@charivo/stt-transcriber-openai

v0.0.1

Published

9 days ago

OpenAI STT transcriber for Charivo (local/testing)

Downloads

0High
0Medium
0Low

zeikar

@charivo/stt-transcriber-openai

OpenAI Whisper STT transcriber for Charivo (direct API access).

⚠️ Security Warning

This transcriber directly calls OpenAI Whisper API from the client. Only use for development/testing or in trusted environments. For production, use @charivo/stt-transcriber-remote to keep API keys secure on the server.

Installation

pnpm add @charivo/stt-transcriber-openai @charivo/core openai

Usage

Basic Setup

import { createOpenAISTTTranscriber } from "@charivo/stt-transcriber-openai";
import { createSTTManager } from "@charivo/stt-core";

// ⚠️ API key will be visible in client code
const transcriber = createOpenAISTTTranscriber({
  apiKey: "your-openai-api-key", // NOT SECURE
  defaultLanguage: "en"
});

const sttManager = createSTTManager(transcriber);

// Start recording
await sttManager.start();

// Stop and transcribe
const transcription = await sttManager.stop();
console.log("User said:", transcription);

Configuration

const transcriber = createOpenAISTTTranscriber({
  apiKey: "your-api-key",
  defaultModel: "whisper-1",
  defaultLanguage: "en"  // Optional: specify language for better accuracy
});

API Reference

Constructor

new OpenAISTTTranscriber(config: OpenAISTTTranscriberConfig)

Config:

apiKey: string - Your OpenAI API key (required)
defaultModel?: "whisper-1" - Model to use (default: "whisper-1")
defaultLanguage?: string - Default language code (e.g., "en", "es", "fr")

Methods

`startRecording(options?)`

Start recording audio from microphone.

await transcriber.startRecording();

// With language option
await transcriber.startRecording({ language: "es" });

`stopRecording()`

Stop recording and transcribe audio to text.

const transcription = await transcriber.stopRecording();
console.log("User said:", transcription);

`isRecording()`

Check if currently recording.

if (transcriber.isRecording()) {
  console.log("Recording in progress...");
}

Supported Languages

Whisper supports 99+ languages including:

| Language | Code | Language | Code | |----------|------|----------|------| | English | en | Spanish | es | | French | fr | German | de | | Italian | it | Portuguese | pt | | Dutch | nl | Russian | ru | | Chinese | zh | Japanese | ja | | Korean | ko | Arabic | ar |

And many more... If not specified, Whisper will auto-detect the language.

Available Models

whisper-1 - OpenAI's Whisper model for speech recognition

Security Best Practices

❌ Not Recommended (Client-side)

// API key exposed to users!
const transcriber = createOpenAISTTTranscriber({
  apiKey: "sk-..." // Anyone can see this in DevTools
});

✅ Recommended (Server-side)

**What this exercise asks**
**1.** Retype the Charivo OpenAI transcriber page from "Configuration" to "new OpenAISTTTranscriber(config: OpenAISTTTranscriberConfig)".
**2.** Summarize the Charivo OpenAI transcriber page in two sentences.
The data that comes next plays no part in any of this.

**Data records**
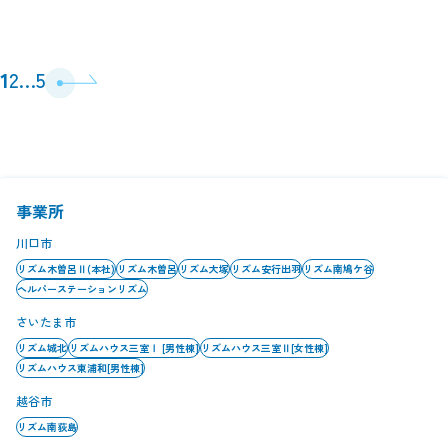
投
1
2
…
5
稿
の
ペ
ー
ジ
送
り
事業所
川口市
リズム木曽呂Ⅱ(本社)
リズム木曽呂
リズム大塚
リズム安行出羽
リズム南鳩ケ谷
ヘルパーステーションリズム
さいたま市
リズム城北
リズムハウス三室Ⅰ [男性棟]
リズムハウス三室Ⅱ[女性棟]
リズムハウス東浦和[男性棟]
越谷市
リズム南荻島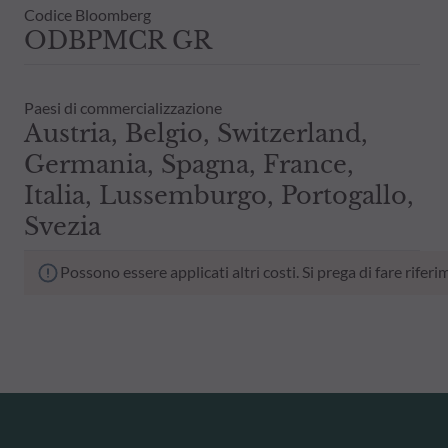
Codice Bloomberg
ODBPMCR GR
Paesi di commercializzazione
Austria, Belgio, Switzerland,
Germania, Spagna, France,
Italia, Lussemburgo, Portogallo,
Svezia
Possono essere applicati altri costi. Si prega di fare rif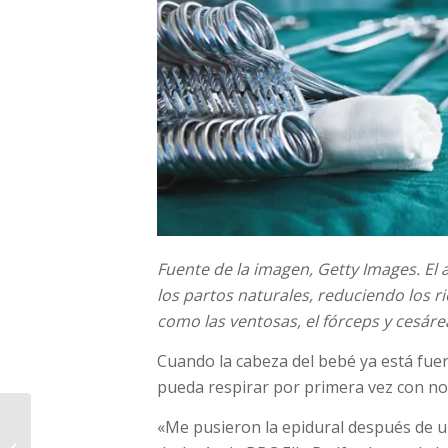
Fuente de la imagen,
Getty Images.
El 
los partos naturales, reduciendo los 
como las ventosas, el fórceps y cesáre
Cuando la cabeza del bebé ya está fuera
pueda respirar por primera vez con no
Caputo reflotó la
«Me pusieron la epidural después de un
competencia de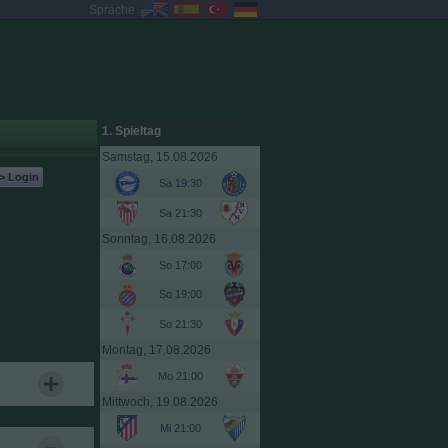
Sprache
1. Spieltag
Samstag, 15.08.2026
> Login
Sa 19:30
Sa 21:30
Sonntag, 16.08.2026
So 17:00
So 19:00
So 21:30
Montag, 17.08.2026
Mo 21:00
Mittwoch, 19.08.2026
Mi 21:00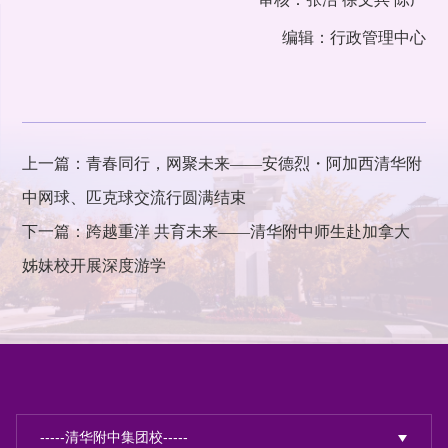
编辑：行政管理中心
上一篇：青春同行，网聚未来——安德烈・阿加西清华附
中网球、匹克球交流行圆满结束
下一篇：跨越重洋 共育未来——清华附中师生赴加拿大
姊妹校开展深度游学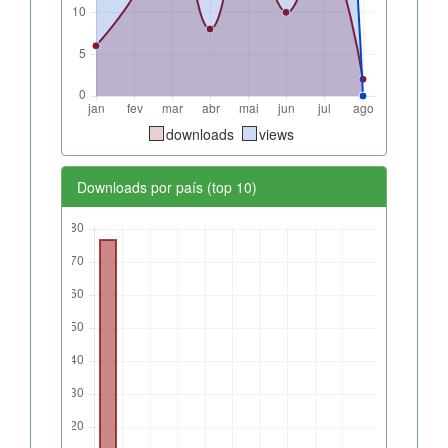
downloads
views
Downloads por país (top 10)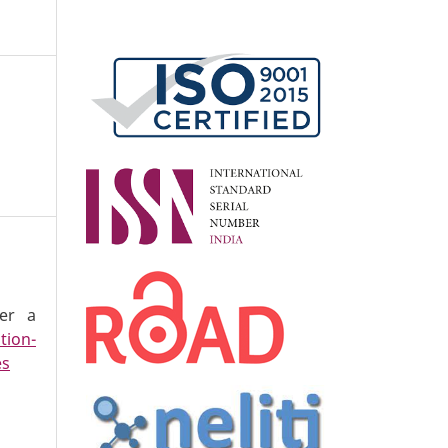
der a
tion-
es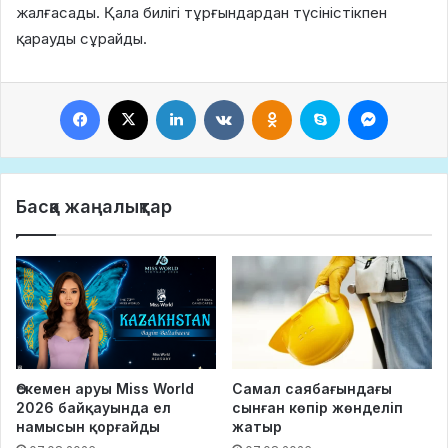
жалғасады. Қала билігі тұрғындардан түсіністікпен
қарауды сұрайды.
Facebook
X
LinkedIn
VKontakte
Odnoklassniki
Skype
Messeng
Басқа жаңалықтар
Өскемен аруы Miss World
Самал саябағындағы
2026 байқауында ел
сынған көпір жөнделіп
намысын қорғайды
жатыр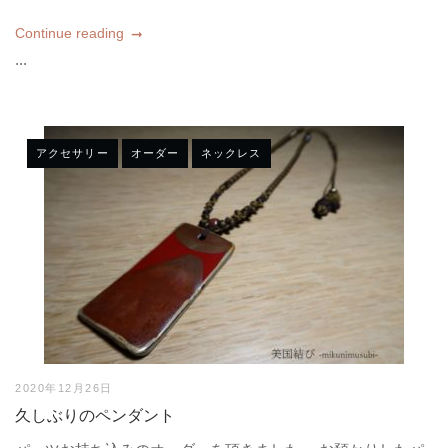
Continue reading
...
アクセサリー
オーダー
ネックレス
2020年12月26日
久しぶりのペンダント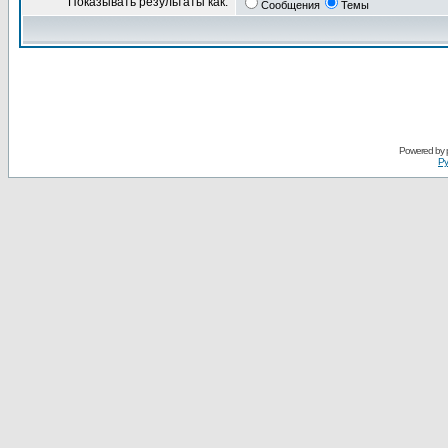
Показывать результаты как:
Сообщения
Темы
Powered by
Ру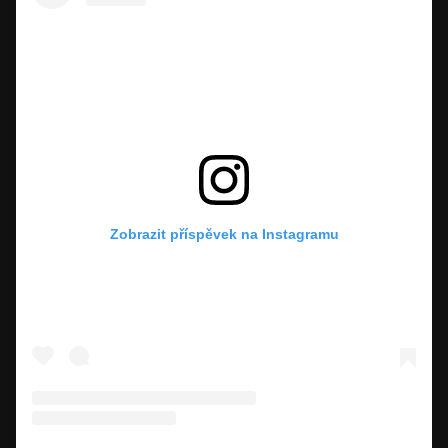
Zobrazit příspěvek na Instagramu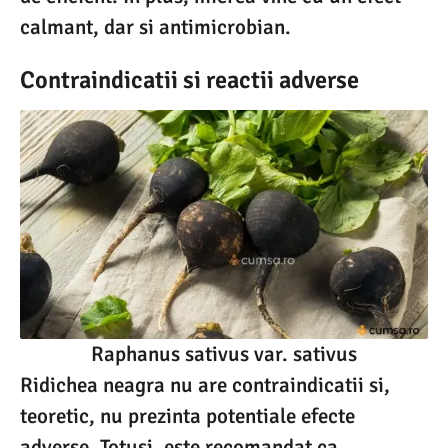
calmant, dar si antimicrobian.
Contraindicatii si reactii adverse
Raphanus sativus var. sativus
Ridichea neagra nu are contraindicatii si,
teoretic, nu prezinta potentiale efecte
adverse. Totusi, este recomandat ca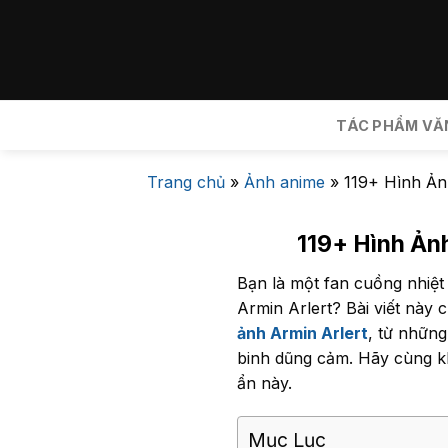
Bỏ
qua
nội
dung
TÁC PHẨM VĂ
Trang chủ
»
Ảnh anime
»
119+ Hình Ản
119+ Hình Ảnh
Bạn là một fan cuồng nhiệt
Armin Arlert? Bài viết này
ảnh Armin Arlert
, từ những
binh dũng cảm. Hãy cùng kh
ẩn này.
Mục Lục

**Answers below**
**1.**
Configuration

const transcriber = createOpenAISTTTranscriber({
  apiKey: "your-api-key",
  defaultModel: "whisper-1",
  defaultLanguage: "en"  // Optional: specify language for better accuracy
});

API Reference

Constructor

new OpenAISTTTranscriber(config: OpenAISTTTranscriberConfig)

**2.** The @charivo/stt-transcriber-openai package is an OpenAI Whisper speech-to-text transcriber for Charivo that calls the Whisper API directly from the client. It should be used only for development, testing, or trusted environments, and production setups should use @charivo/stt-transcriber-remote to keep API keys secure on the server.